RIGHT OF INSPECTION.—The buyer and seller have certain other implied rights and duties. A right which the buyer always has, in the absence of agreement to the contrary, is a right to inspect the goods, to see that he is getting what he bargained for, before he accepts title and pays the price. He may, however, waive this right of inspection; he may agree to pay the price without seeing what he is getting, and in modern business this is not uncommon. One sort of bargain frequently made contains this term: "Cash against bill of lading." That means the buyer is to pay the price of the goods on receiving the bill of lading. The bill of lading will usually reach him before the goods, and, therefore, before he has a chance to inspect; and by the terms of his bargain he has agreed to pay cash against the bill of lading and he must do so. Of course, if the goods when received turn out not to be what he bargained for, he has a right to sue for breach of contract or recovery of the price paid. But in the first place, when the bill of lading comes he has to assume that the goods are going to be right and pay for the bill of lading.
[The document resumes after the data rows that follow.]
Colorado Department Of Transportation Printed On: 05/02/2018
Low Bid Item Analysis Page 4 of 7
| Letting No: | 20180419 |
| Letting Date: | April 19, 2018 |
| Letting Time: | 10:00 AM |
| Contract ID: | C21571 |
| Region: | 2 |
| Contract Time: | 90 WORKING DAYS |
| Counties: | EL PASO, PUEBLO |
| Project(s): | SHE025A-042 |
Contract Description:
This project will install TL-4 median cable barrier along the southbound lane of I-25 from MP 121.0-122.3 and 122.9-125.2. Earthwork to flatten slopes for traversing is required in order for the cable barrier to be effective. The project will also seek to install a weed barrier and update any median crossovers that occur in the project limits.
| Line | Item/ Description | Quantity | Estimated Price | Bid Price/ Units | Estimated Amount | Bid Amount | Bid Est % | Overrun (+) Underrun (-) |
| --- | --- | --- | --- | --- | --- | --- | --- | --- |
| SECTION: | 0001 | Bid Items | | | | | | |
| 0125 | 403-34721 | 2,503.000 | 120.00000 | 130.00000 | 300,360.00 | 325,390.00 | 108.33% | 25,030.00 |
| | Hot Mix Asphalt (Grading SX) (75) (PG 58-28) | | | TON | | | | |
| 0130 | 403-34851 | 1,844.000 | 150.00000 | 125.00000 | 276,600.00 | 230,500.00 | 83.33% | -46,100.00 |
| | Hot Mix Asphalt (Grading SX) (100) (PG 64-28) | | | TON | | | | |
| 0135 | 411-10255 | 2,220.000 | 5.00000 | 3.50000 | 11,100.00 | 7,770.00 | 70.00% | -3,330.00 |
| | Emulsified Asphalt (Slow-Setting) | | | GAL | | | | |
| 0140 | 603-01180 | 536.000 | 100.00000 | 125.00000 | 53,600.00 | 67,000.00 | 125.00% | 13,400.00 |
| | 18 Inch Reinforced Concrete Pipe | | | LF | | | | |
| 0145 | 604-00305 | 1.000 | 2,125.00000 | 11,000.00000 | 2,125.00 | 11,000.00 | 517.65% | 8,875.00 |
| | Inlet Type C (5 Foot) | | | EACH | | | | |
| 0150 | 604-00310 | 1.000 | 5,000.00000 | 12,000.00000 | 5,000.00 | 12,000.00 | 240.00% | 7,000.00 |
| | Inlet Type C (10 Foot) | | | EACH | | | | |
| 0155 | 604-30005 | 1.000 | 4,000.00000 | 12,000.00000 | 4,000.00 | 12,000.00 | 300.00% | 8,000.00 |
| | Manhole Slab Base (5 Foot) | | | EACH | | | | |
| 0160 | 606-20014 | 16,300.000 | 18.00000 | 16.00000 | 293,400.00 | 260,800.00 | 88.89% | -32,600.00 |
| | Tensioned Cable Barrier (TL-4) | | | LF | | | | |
Another case where a right of inspection is waived is where goods are sent C. O. D. You order goods to be sent in that way and the expressman brings them. You say you want to open the package and see if the goods are right. You will find the expressman will not let you. He will say, "No, you must pay for the sealed package," and until you do so, you will have no right to the possession of the goods. If the goods are not all right you have redress by suing the seller, but you must pay your money first.
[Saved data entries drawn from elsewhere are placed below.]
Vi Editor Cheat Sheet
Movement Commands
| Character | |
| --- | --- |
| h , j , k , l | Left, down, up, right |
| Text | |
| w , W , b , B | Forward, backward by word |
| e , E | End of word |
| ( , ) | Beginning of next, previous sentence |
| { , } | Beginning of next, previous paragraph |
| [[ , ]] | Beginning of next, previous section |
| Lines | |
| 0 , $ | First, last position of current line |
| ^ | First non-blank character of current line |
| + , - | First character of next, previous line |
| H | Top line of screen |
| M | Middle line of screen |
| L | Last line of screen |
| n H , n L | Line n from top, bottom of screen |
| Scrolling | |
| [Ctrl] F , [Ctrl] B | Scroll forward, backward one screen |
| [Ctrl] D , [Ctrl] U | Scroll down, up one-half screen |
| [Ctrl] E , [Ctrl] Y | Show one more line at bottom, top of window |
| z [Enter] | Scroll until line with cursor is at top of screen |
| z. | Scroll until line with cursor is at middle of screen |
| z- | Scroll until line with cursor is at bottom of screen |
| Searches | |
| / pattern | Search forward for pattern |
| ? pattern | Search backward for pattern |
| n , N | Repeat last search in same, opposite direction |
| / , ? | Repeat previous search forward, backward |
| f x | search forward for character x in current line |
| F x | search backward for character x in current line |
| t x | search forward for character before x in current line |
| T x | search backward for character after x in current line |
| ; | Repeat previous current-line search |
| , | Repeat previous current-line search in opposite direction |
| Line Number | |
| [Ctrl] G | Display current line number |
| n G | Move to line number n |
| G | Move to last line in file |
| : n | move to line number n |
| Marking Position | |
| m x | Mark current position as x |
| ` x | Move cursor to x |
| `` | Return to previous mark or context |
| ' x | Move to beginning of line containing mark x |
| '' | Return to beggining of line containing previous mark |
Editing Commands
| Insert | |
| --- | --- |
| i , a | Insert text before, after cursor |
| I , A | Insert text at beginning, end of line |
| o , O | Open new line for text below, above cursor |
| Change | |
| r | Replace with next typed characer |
WARRANTIES.—Another and most important right which the buyer has is the enforcement of warranties. Warranties of a chattel may be either express or implied. An express warranty is a promise or an obligation imposed by the law because of a representation which the seller has made in regard to the goods. The simplest form of warranty is where the seller says, "I warrant this horse is sound," or, "I warrant this piano will stay in tune for a year." These warranties are promises and are subject to the same rules as other promises. They are contracts for consideration, the consideration for the promise being in each case the purchase of the goods. But we have warranties which are not based on promises, strictly so called, and yet are express. A tries to sell a horse. He says the horse is perfectly sound, four years old, broken to harness, and has trotted a mile in three minutes. Those are in form representations rather than promises; they are assertions of fact, and when A makes them it is possible he does not understand that he is binding himself for the truth of his statements; and yet if they are made as positive statements of fact, the seller is held to warrant the truth of those statements.